-- Provided records follows --
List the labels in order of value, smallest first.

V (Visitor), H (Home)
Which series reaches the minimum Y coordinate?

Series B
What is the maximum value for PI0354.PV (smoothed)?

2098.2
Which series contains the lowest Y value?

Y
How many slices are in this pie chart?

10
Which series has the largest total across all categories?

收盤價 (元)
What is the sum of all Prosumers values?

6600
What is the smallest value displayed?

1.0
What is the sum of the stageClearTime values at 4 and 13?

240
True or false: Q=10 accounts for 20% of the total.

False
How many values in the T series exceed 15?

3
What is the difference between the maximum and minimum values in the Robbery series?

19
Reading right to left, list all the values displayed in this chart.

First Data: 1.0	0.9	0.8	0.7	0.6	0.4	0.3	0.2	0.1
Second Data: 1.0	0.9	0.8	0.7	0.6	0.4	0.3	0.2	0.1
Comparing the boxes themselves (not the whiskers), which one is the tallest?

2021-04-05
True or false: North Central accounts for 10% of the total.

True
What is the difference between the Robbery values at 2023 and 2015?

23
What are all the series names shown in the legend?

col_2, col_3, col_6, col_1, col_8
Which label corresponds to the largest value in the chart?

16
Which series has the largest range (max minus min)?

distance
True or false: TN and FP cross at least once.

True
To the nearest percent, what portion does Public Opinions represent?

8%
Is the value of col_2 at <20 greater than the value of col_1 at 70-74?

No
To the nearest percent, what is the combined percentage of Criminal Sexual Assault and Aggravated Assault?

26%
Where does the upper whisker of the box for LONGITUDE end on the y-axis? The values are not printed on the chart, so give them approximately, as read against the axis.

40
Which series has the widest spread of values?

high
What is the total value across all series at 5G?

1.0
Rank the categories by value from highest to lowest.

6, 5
-- Provided records concluded --
### Exercise
Pick out every line of the listing that contains the word "does", treating uppercase and lowercase letters as different.

### Task output
To the nearest percent, what portion does Public Opinions represent?
Where does the upper whisker of the box for LONGITUDE end on the y-axis? The values are not printed on the chart, so give them approximately, as read against the axis.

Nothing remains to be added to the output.